# New Walnut Project



## Allen Tomaszek (Dec 11, 2010)

I don't know what it is with the Walnut lately but this one was a real treat. Two Walnut trees 26"-30" diameter in a neighbor's back yard bordered by a garage, a fence, and power lines. Thank goodness pros were taking these down because there's no way I could have done it. All in all both trees yielded 2 nice logs each. Very round and very clear looking. I could only get two on the trailer at a time. The ones in the trailer picture are the two small ones. Hopefully sawing them up this weekend! Pics for your enjoyment.


----------



## Tennessee Tim (Dec 15, 2010)

AWESOME!!!! Did you hear me then??? LOL!! Those will produce some NICE slabs...I'd be tempted to step out of my comfort zone and saw for grade and qtrswn. BUT I'd be hounding them for that one or two wide crotches I seen in the pics!!!!

You got Blessed there!!!


----------



## Tennessee Tim (Dec 15, 2010)

I forgot to give you the directions to my saw!!!!HEAD SOUTH!!! LOL. This straight stuff will get you confused...just send my way and I'll..mmmmm....dispose ...a slice at a time!!!


----------



## Allen Tomaszek (Dec 11, 2010)

They would make some nice slabs but they would also make some awesome boards. You're right...I'm so confused! I'll have to consult the magic eight ball. Stay tuned...


----------



## Da Aardvark (Oct 11, 2012)

Awe MAN????
And I now live too south to come see?
CeeeRipe!


----------



## Logger (Nov 26, 2009)

Make more selling for veneer than sawing, but not as much fun.:laughing:


----------



## Allen Tomaszek (Dec 11, 2010)

Logger...A couple of people thought I should sell them as veneer logs but the reality is that a veneer mill isn't going to be interested in a tree from a city lot. The risk of metal is too great for them even though I rarely find metal in the logs I get. I like making great lumber though so using logs like these just gives my customers some awesome wood to work with.

▶ [Check your understanding]
A - In the walnut thread, why does Allen Tomaszek say a veneer mill would not be interested in these logs?
B - List every distinct username that posts in the walnut thread, giving each name only once.
The items are not needed for anything here.

▶ [Information given]
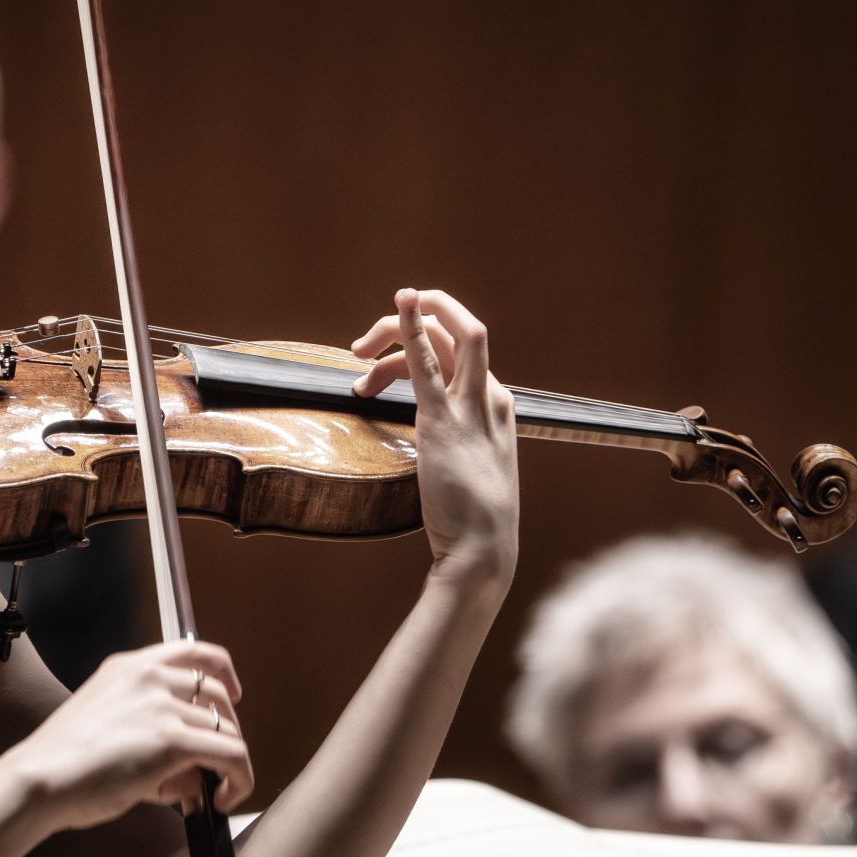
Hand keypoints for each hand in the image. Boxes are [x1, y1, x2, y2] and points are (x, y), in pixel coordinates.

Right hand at [11, 640, 251, 832]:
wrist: (39, 780)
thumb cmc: (61, 764)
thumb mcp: (106, 724)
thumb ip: (150, 733)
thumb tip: (192, 772)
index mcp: (128, 667)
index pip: (194, 651)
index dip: (224, 673)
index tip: (233, 695)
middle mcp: (149, 677)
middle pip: (218, 693)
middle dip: (228, 729)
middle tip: (218, 763)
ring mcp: (162, 706)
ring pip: (226, 730)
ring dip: (224, 763)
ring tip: (208, 793)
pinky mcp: (173, 740)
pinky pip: (233, 755)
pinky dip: (239, 779)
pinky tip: (224, 799)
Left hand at [348, 288, 518, 581]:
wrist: (482, 549)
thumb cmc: (473, 518)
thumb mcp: (472, 468)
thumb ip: (456, 443)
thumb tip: (428, 439)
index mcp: (497, 405)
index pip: (464, 351)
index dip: (427, 338)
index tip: (391, 352)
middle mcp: (490, 396)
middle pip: (462, 328)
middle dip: (420, 313)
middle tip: (368, 344)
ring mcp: (470, 406)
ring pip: (445, 335)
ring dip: (396, 327)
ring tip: (359, 352)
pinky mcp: (443, 421)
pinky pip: (426, 362)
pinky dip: (410, 329)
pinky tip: (399, 306)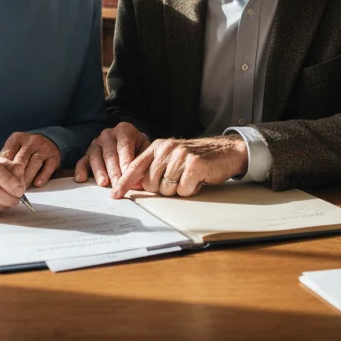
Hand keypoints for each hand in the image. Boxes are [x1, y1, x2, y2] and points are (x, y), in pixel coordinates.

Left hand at [0, 132, 60, 187]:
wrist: (49, 141)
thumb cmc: (26, 150)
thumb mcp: (14, 150)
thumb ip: (6, 161)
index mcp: (16, 139)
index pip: (8, 155)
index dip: (3, 171)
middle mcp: (30, 141)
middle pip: (21, 160)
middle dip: (15, 177)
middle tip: (10, 191)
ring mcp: (43, 147)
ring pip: (34, 163)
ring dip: (27, 178)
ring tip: (21, 190)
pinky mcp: (54, 156)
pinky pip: (48, 166)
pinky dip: (42, 176)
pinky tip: (37, 184)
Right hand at [74, 122, 150, 186]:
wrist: (130, 142)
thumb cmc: (138, 148)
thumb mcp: (145, 150)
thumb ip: (144, 163)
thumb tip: (138, 183)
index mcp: (124, 130)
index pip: (124, 146)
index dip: (126, 161)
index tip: (128, 175)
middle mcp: (108, 134)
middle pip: (110, 154)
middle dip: (114, 171)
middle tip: (118, 185)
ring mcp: (96, 143)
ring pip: (96, 157)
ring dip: (99, 172)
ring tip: (103, 183)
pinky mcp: (88, 153)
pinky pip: (82, 161)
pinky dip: (81, 170)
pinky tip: (81, 178)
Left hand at [110, 135, 248, 198]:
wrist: (225, 151)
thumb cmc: (196, 158)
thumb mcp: (171, 156)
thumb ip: (154, 167)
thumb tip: (136, 186)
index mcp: (157, 146)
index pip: (135, 166)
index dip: (124, 182)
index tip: (115, 194)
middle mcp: (167, 148)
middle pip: (151, 184)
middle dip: (163, 188)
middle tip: (177, 179)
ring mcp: (180, 156)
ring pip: (166, 189)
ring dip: (178, 189)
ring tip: (189, 178)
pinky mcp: (194, 165)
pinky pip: (183, 190)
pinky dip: (190, 190)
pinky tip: (198, 180)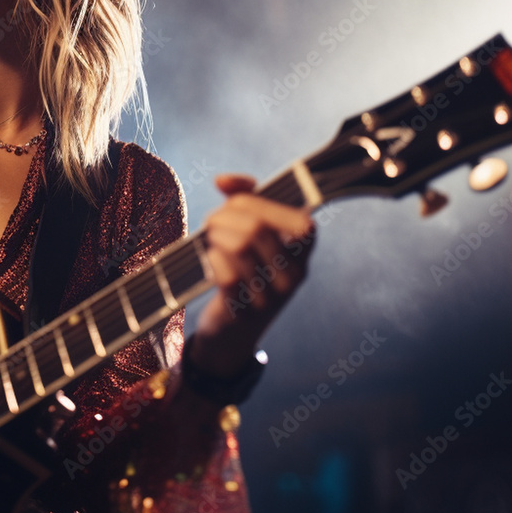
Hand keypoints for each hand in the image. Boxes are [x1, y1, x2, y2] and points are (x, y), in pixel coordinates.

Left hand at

▶ [Per-task outputs]
A - The trees come from a city lot, and the risk of metal is too great for a veneer mill.

B - Allen Tomaszek, Tennessee Tim, Da Aardvark, Logger